Cela dit, si l’on se concentre sur l’Europe uniquement, la banque américaine a besoin d’un véritable sursaut : ses revenus sur la région EMEA était en baisse de 38% sur un an. Pendant cette période, elle a cédé du terrain dans la plupart des classements, que ce soit sur les activités M&A ou DCM, en raisons notamment de départs de banquiers seniors clés.

En l’espace de trois ans, la banque aurait au total perdu 17% de ses effectifs européens dans ses activités de banque d’investissement. Si Citi cherche à revenir à ses niveaux d’emploi d’avant-crise, on parle ici de 740 embauches. D’où la campagne de recrutement lancée dans la presse européenne qui en appelle aux meilleurs et aux plus talentueux , et ce à tout niveau du jeune diplômé au managing director , relève l’hebdomadaire britannique.

A Paris, on ne voit pas venir la vague

A Paris, les chasseurs sont dubitatifs. Oui, il y a eu des mouvements sur les convertibles et le cash equity cet été chez City, et quelques recrutements par-ci par-là, mais pas beaucoup plus , dit l’un. Un autre consultant basé à Londres, qui dit travailler régulièrement avec la banque notamment en France, parle seulement de quelques recrutements en cours .

A Paris, où elle est présente depuis 1906, la banque américaine compte plus de 200 employés, selon son site Internet. Seulement une poignée d’offres d’emploi basés à Paris (analyst, vice-president global banking FIG, vice-president global banking), postés fin octobre, y figurent.

En réalité, il semblerait que Citi ait recruté graduellement depuis plus d’un an et demi un peu partout en Europe. L’an passé, l’établissement avait assuré avoir recruté 300 personnes dans ses activités ECM entre janvier et octobre. D’autres annonces beaucoup plus discrètes et occasionnelles ont suivi depuis.

En outre, les quelques recrutements clés de banquiers seniors sur lesquels Citi s’apprêteraient à communiquer ont certainement été réalisés il y a déjà quelques mois. En raison des périodes de gardening leave , ils ne seront installés dans leur poste qu’en fin d’année.

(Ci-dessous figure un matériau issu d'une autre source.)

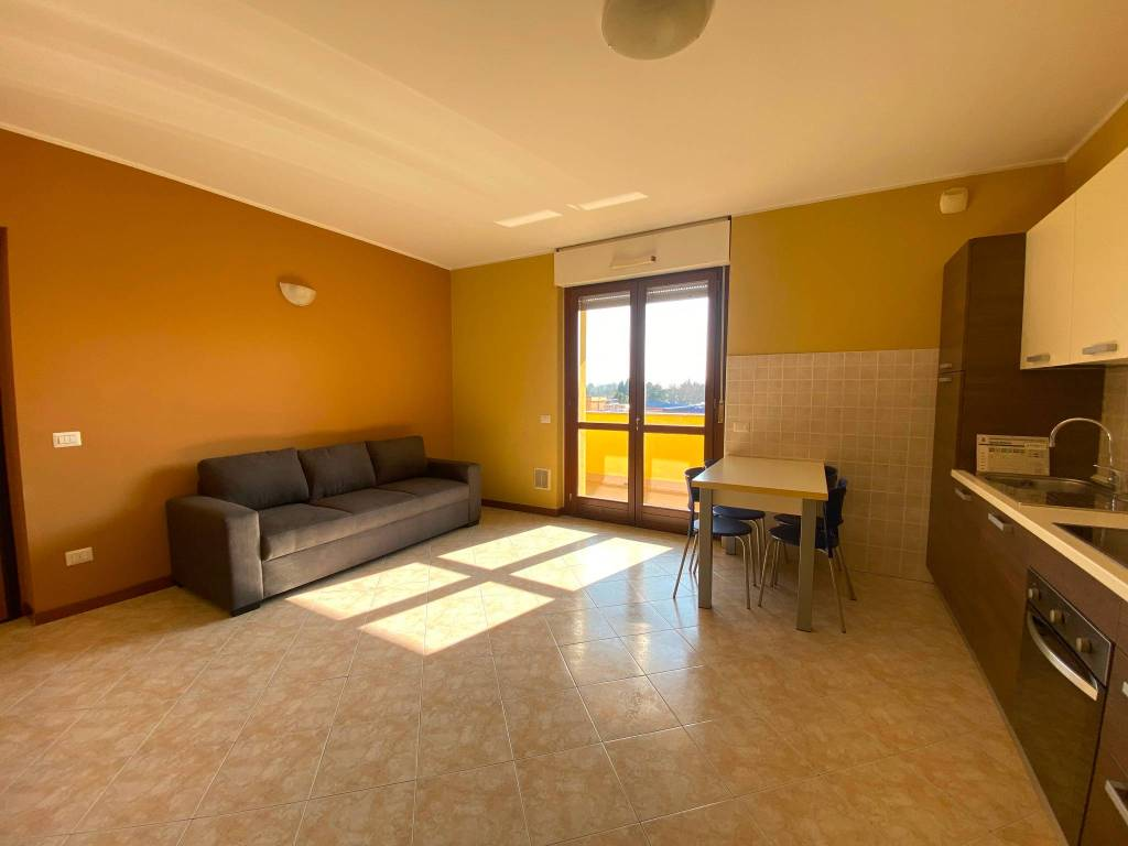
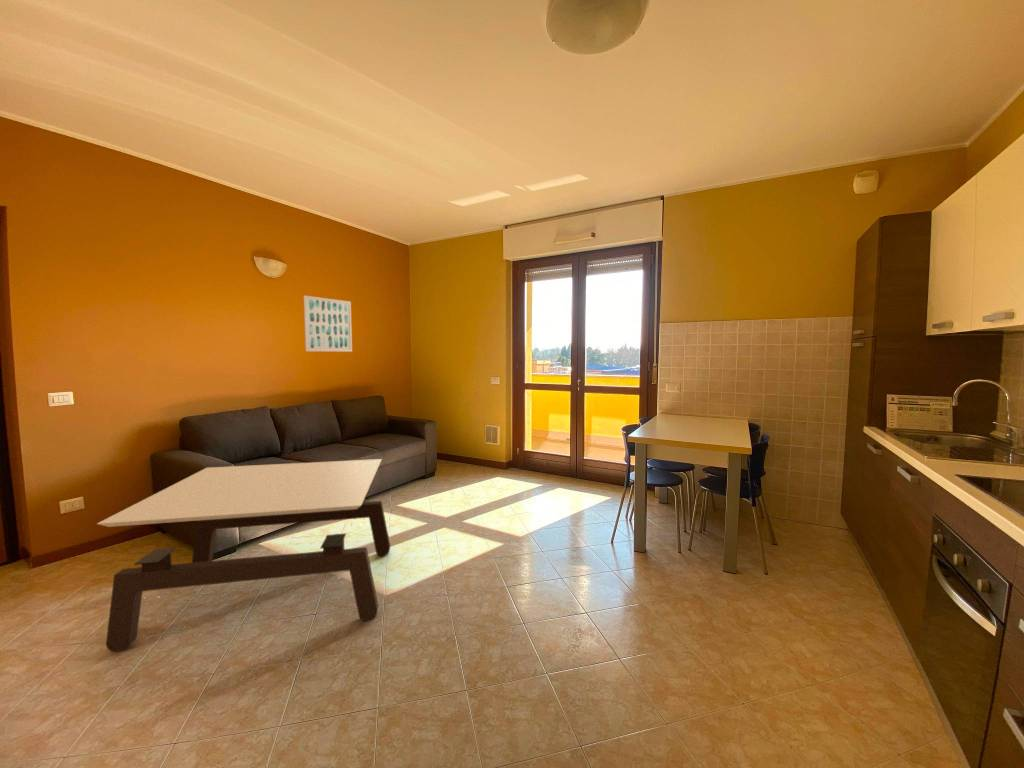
+ coffee table [96,458,391,653]
+ wall art [303,295,353,353]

RBS aussi en mode reconstruction

En fin de semaine dernière, RBS avait également suggéré se développer sur les marchés actions en Euope, avec pour objectif d’augmenter ses ventes dans les produits structurés de 70% dans les 5 ans à venir. Les marchés français et suisse avaient été spécifiquement mentionnés par Bloomberg.

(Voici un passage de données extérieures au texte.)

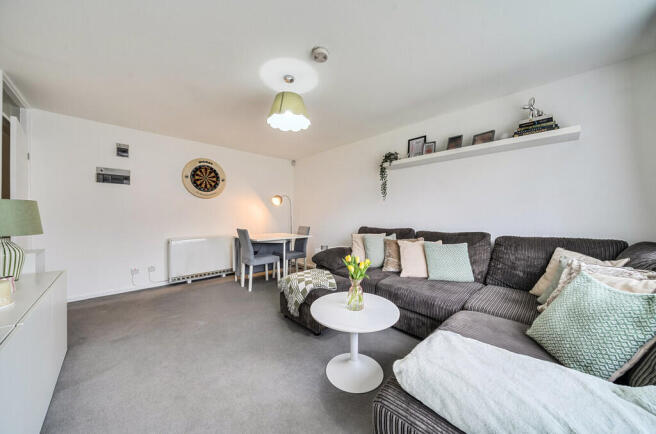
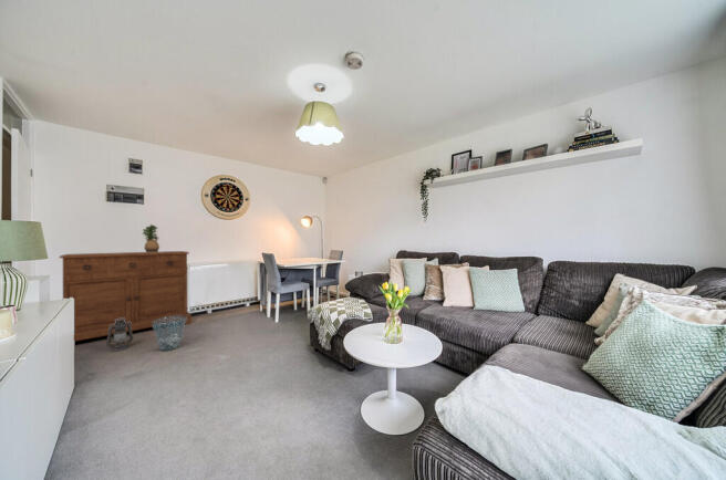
+ waste basket [152,315,187,352]
+ sideboard [58,250,193,342]
+ potted plant [141,223,160,252]
+ lantern [105,319,134,353]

Ce n’est pas étonnant, RBS a perdu à Paris beaucoup de monde sur les marchés actions notamment au profit d’HSBC. Sur les structurés, c’est plus étonnant car le marché parisien est encore éteint, confie l’un des chasseurs parisiens interrogés. Le problème surtout pour RBS comme pour Citi, c’est qu’elles ne bénéficient pas d’une bonne image auprès des professionnelles parisiens car elles se sont séparées de beaucoup de monde pendant la crise.

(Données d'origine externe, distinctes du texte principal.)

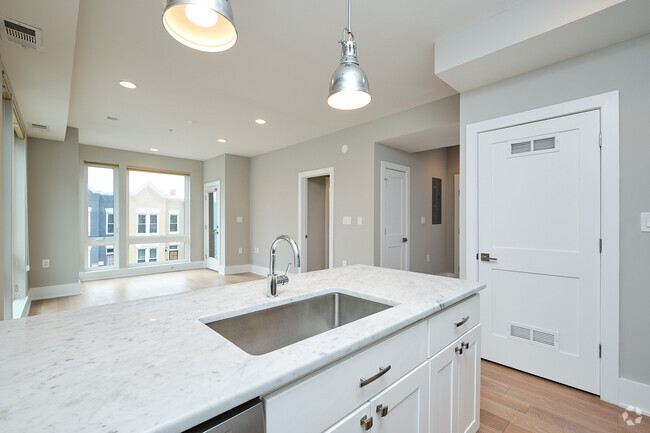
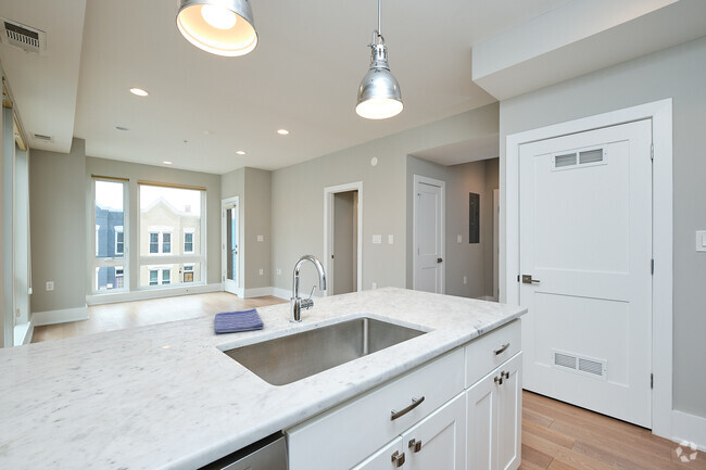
+ dish towel [214,307,265,333]
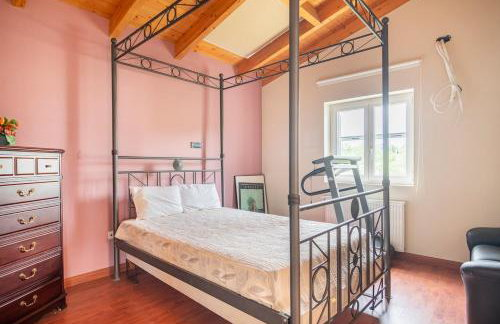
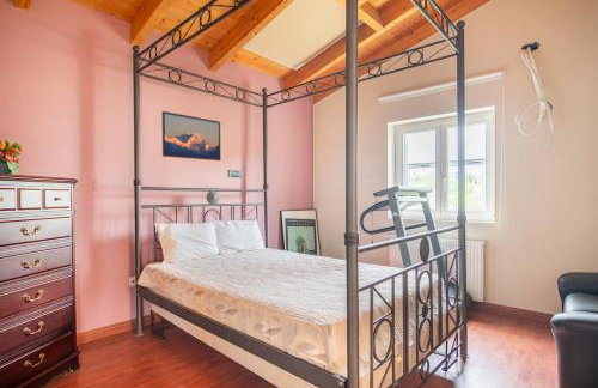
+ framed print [161,110,221,162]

D’autres banques planifieraient des recrutements sur Paris. Sont cités UBS, BofA Merrill, HSBC, SGCIB et Natixis, dont les résultats pour Q3 sont annoncés demain, et qui est bien décidé à revenir dans le jeu.

Discussions en cours sur les budgets obligent et faute de visibilité, les embauches ne se réaliseront pas nécessairement d’ici à la fin de l’année. Mais les banques continuent à voir des candidats pour leur benchmark et afin de procéder au recrutement rapidement dès que c’est possible , assure un chasseur parisien.